#### [Task brief]
Output range, inclusive: from the line containing "4: (134, 80)" to the line containing "24: (152, 64)". Restate those lines from the data below word for word and only those.

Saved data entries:
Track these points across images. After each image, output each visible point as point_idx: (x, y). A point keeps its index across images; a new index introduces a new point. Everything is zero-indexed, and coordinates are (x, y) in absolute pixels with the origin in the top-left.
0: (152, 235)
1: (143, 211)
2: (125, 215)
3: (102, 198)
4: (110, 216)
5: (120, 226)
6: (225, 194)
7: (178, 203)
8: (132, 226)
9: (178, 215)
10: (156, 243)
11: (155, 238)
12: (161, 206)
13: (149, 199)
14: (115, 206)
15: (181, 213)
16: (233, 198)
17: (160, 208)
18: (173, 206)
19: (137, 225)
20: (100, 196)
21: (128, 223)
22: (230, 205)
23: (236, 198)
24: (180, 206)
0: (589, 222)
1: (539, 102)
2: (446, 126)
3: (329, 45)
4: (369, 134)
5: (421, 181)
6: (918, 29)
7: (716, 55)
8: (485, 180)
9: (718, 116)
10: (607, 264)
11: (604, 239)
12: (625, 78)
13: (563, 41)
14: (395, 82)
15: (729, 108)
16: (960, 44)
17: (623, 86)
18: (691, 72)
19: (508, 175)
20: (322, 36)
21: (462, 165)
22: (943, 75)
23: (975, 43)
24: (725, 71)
--
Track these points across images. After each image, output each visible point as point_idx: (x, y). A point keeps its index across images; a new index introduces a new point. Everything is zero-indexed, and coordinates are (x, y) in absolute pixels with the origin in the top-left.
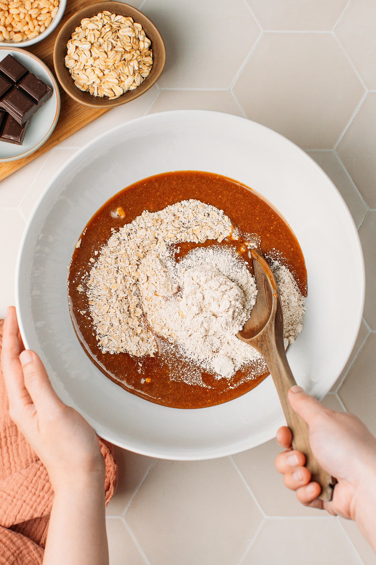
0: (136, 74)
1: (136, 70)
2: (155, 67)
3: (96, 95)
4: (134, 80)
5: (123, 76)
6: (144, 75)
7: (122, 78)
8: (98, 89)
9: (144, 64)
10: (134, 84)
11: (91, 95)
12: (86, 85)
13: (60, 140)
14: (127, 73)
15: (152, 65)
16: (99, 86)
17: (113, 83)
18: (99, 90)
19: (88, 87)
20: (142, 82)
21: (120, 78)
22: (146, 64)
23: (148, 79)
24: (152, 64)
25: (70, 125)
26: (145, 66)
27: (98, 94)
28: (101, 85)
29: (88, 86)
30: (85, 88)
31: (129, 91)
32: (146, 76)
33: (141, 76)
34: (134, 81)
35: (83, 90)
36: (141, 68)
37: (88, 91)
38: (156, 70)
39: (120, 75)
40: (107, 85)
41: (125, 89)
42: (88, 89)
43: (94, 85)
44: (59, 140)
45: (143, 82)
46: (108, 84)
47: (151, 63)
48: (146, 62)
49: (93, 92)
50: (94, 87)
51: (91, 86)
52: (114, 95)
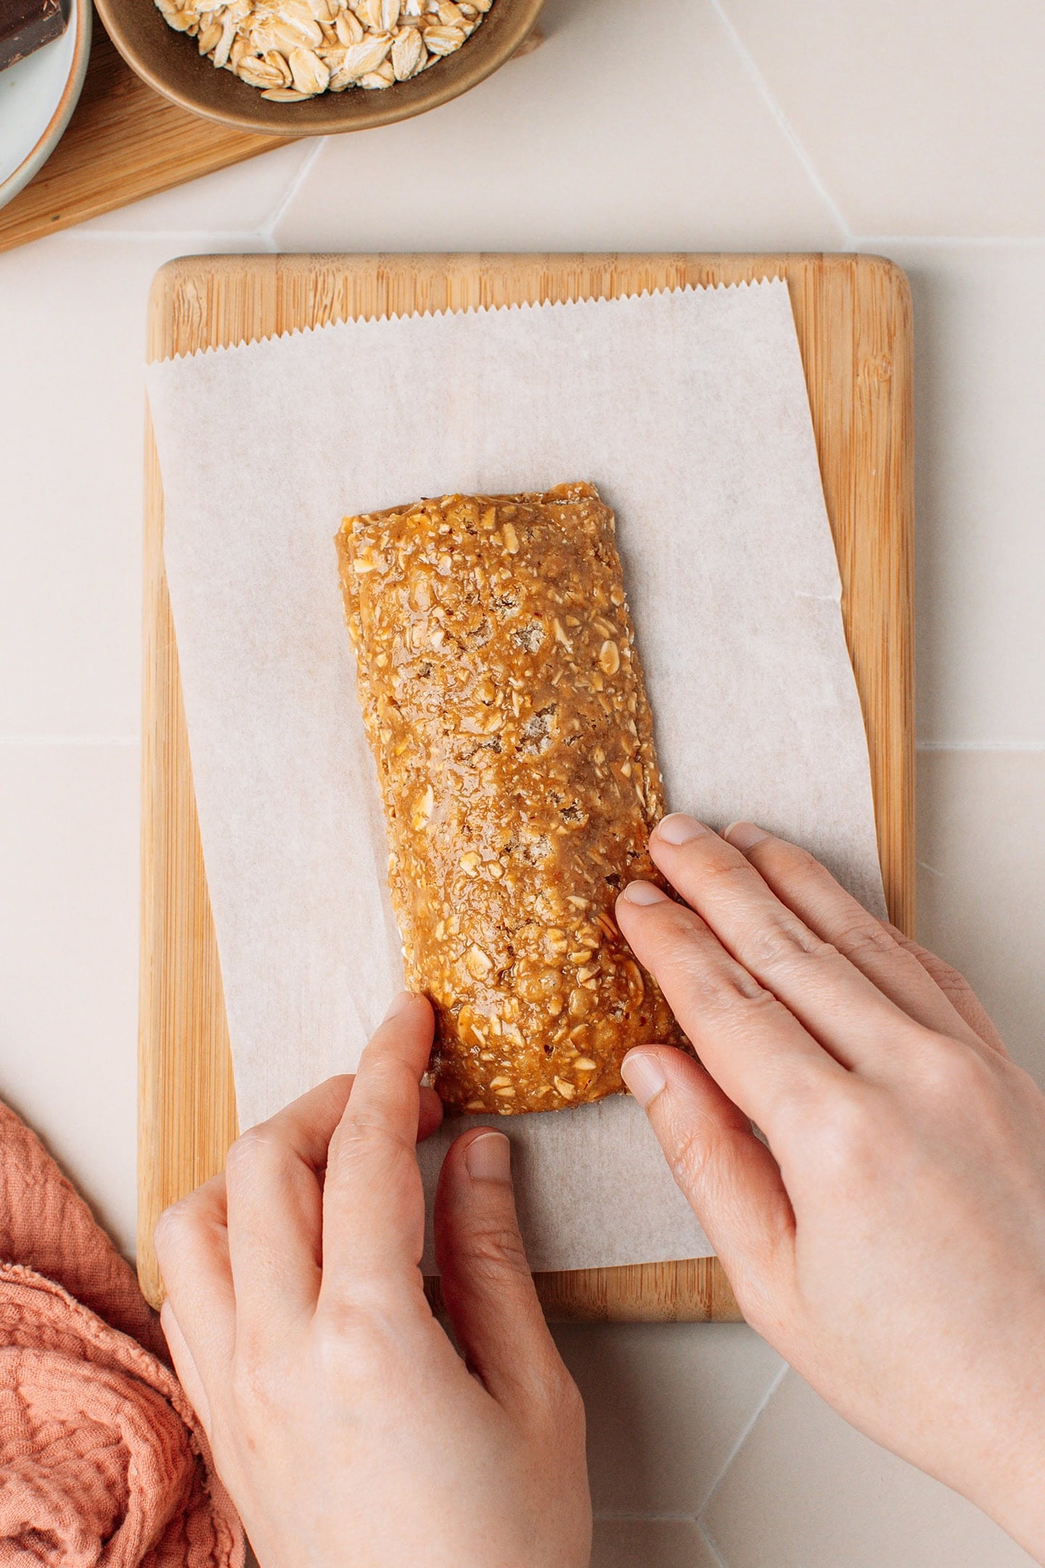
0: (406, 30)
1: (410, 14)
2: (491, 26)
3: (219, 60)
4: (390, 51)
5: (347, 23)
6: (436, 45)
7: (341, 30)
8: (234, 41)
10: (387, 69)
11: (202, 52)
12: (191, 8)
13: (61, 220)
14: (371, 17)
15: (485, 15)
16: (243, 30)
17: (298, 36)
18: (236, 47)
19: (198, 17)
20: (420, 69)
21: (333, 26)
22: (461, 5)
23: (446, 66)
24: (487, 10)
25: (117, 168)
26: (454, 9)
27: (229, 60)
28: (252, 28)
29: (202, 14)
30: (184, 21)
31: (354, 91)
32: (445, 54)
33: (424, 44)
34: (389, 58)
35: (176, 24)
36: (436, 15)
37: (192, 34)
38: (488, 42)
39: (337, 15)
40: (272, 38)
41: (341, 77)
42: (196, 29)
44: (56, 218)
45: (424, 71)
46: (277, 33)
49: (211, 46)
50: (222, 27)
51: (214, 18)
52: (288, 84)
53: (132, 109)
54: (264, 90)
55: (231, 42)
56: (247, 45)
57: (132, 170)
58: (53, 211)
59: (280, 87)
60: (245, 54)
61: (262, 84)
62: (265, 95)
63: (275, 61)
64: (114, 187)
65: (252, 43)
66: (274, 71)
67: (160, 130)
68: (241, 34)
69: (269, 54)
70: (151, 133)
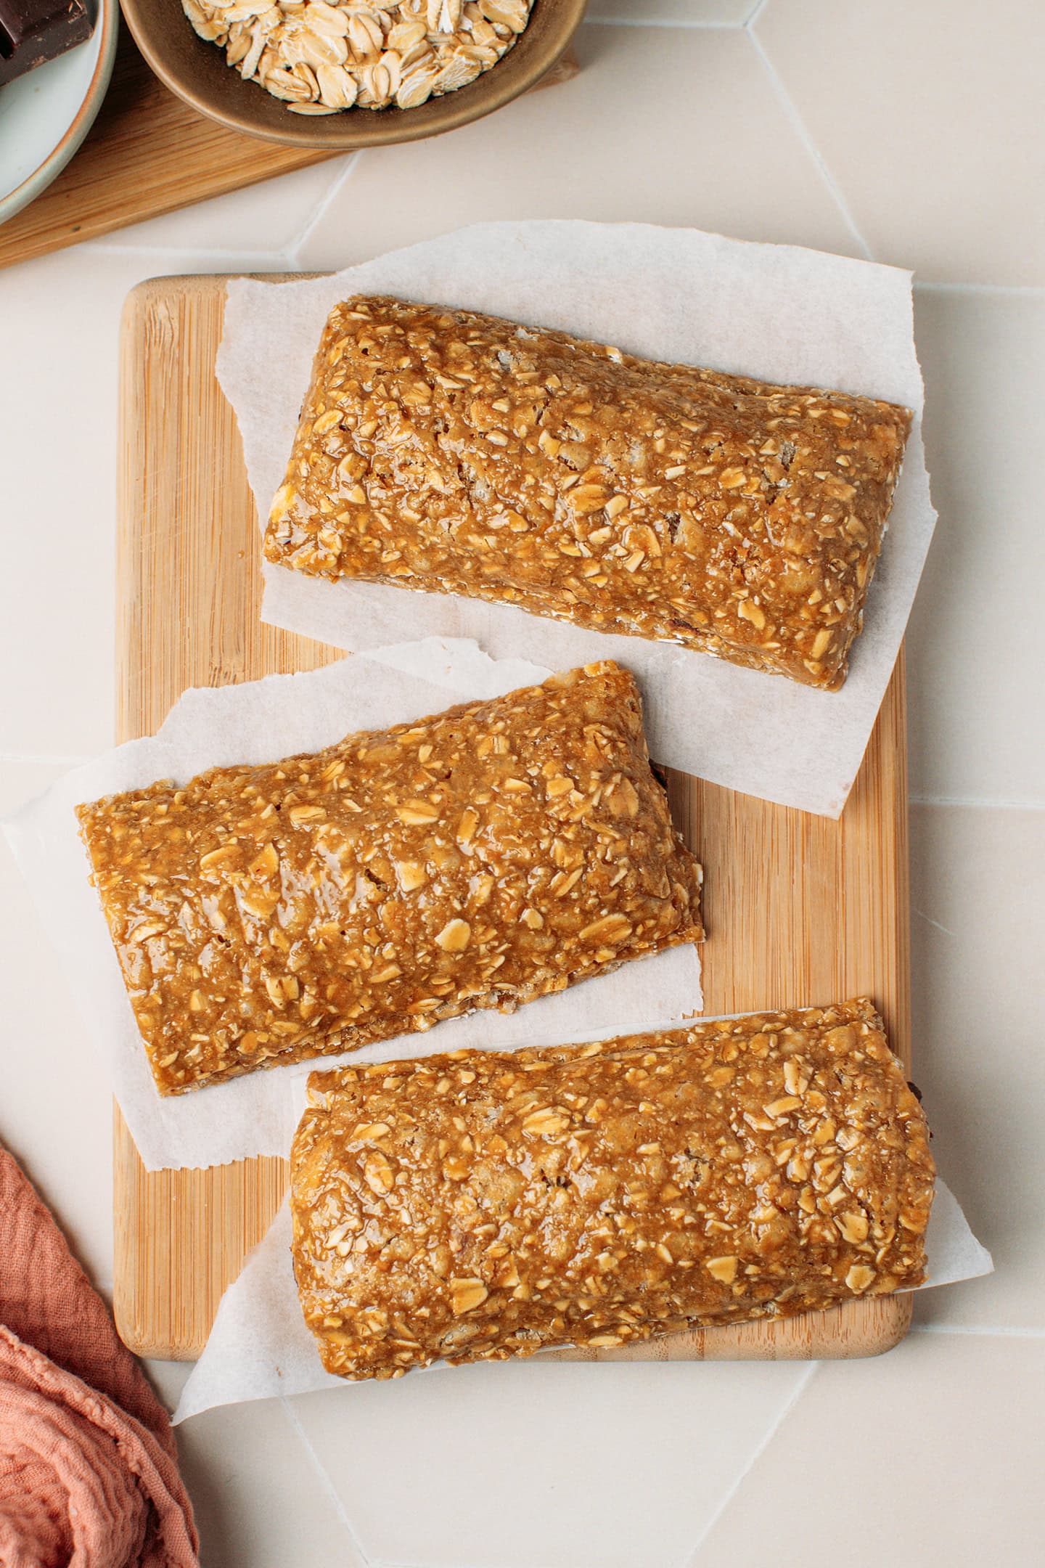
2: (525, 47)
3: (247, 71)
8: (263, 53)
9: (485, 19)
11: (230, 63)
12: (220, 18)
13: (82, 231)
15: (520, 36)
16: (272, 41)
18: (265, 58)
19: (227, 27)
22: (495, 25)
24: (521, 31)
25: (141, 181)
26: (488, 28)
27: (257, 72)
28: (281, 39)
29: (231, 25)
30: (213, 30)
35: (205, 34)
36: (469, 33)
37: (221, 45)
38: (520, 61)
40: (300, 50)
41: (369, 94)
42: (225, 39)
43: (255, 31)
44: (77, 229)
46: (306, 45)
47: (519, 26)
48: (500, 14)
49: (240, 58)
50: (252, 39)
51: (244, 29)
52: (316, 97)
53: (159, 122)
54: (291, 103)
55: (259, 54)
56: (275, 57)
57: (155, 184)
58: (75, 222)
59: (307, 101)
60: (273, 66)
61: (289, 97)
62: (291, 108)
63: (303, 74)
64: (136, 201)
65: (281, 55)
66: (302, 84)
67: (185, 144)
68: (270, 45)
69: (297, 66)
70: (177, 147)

#### [Response to this exercise]
4: (134, 80)
5: (123, 76)
6: (144, 75)
7: (122, 78)
8: (98, 89)
9: (144, 64)
10: (134, 84)
11: (91, 95)
12: (86, 85)
13: (60, 140)
14: (127, 73)
15: (152, 65)
16: (99, 86)
17: (113, 83)
18: (99, 90)
19: (88, 87)
20: (142, 82)
21: (120, 78)
22: (146, 64)
23: (148, 79)
24: (152, 64)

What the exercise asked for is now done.